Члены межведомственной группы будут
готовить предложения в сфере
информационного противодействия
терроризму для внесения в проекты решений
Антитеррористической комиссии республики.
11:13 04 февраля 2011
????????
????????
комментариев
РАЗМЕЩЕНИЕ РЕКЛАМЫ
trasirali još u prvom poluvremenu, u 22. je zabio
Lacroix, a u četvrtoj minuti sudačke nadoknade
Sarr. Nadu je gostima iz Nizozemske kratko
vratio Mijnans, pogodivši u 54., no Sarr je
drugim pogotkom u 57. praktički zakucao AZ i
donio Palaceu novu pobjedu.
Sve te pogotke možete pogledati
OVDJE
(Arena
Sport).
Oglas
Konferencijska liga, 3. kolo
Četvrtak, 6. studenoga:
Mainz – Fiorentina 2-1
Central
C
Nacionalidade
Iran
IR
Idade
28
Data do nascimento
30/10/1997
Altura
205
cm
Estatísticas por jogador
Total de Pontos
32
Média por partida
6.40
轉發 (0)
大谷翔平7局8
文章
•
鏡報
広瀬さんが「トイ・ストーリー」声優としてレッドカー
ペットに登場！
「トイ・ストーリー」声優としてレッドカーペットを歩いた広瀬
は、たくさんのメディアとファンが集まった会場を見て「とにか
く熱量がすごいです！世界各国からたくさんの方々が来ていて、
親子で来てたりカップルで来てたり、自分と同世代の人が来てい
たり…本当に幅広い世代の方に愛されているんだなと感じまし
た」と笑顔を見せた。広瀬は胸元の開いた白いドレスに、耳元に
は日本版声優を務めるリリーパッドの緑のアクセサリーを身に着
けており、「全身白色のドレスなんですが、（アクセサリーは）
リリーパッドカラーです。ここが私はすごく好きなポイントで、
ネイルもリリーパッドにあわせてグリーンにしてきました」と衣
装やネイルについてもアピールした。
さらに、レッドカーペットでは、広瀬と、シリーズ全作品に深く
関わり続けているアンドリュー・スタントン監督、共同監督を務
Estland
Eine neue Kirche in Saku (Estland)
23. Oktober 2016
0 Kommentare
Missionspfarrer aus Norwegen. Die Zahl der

+++++

In the listing above, find the line with "готовить предложения в сфере", then copy it and every later line exactly, through the last line, and nothing else.

• _TASK RESPONSE_
готовить предложения в сфере
информационного противодействия
терроризму для внесения в проекты решений
Антитеррористической комиссии республики.
11:13 04 февраля 2011
????????
????????
комментариев
РАЗМЕЩЕНИЕ РЕКЛАМЫ
trasirali još u prvom poluvremenu, u 22. je zabio
Lacroix, a u četvrtoj minuti sudačke nadoknade
Sarr. Nadu je gostima iz Nizozemske kratko
vratio Mijnans, pogodivši u 54., no Sarr je
drugim pogotkom u 57. praktički zakucao AZ i
donio Palaceu novu pobjedu.
Sve te pogotke možete pogledati
OVDJE
(Arena
Sport).
Oglas
Konferencijska liga, 3. kolo
Četvrtak, 6. studenoga:
Mainz – Fiorentina 2-1
Central
C
Nacionalidade
Iran
IR
Idade
28
Data do nascimento
30/10/1997
Altura
205
cm
Estatísticas por jogador
Total de Pontos
32
Média por partida
6.40
轉發 (0)
大谷翔平7局8
文章
•
鏡報
広瀬さんが「トイ・ストーリー」声優としてレッドカー
ペットに登場！
「トイ・ストーリー」声優としてレッドカーペットを歩いた広瀬
は、たくさんのメディアとファンが集まった会場を見て「とにか
く熱量がすごいです！世界各国からたくさんの方々が来ていて、
親子で来てたりカップルで来てたり、自分と同世代の人が来てい
たり…本当に幅広い世代の方に愛されているんだなと感じまし
た」と笑顔を見せた。広瀬は胸元の開いた白いドレスに、耳元に
は日本版声優を務めるリリーパッドの緑のアクセサリーを身に着
けており、「全身白色のドレスなんですが、（アクセサリーは）
リリーパッドカラーです。ここが私はすごく好きなポイントで、
ネイルもリリーパッドにあわせてグリーンにしてきました」と衣
装やネイルについてもアピールした。
さらに、レッドカーペットでは、広瀬と、シリーズ全作品に深く
関わり続けているアンドリュー・スタントン監督、共同監督を務
Estland
Eine neue Kirche in Saku (Estland)
23. Oktober 2016
0 Kommentare
Missionspfarrer aus Norwegen. Die Zahl der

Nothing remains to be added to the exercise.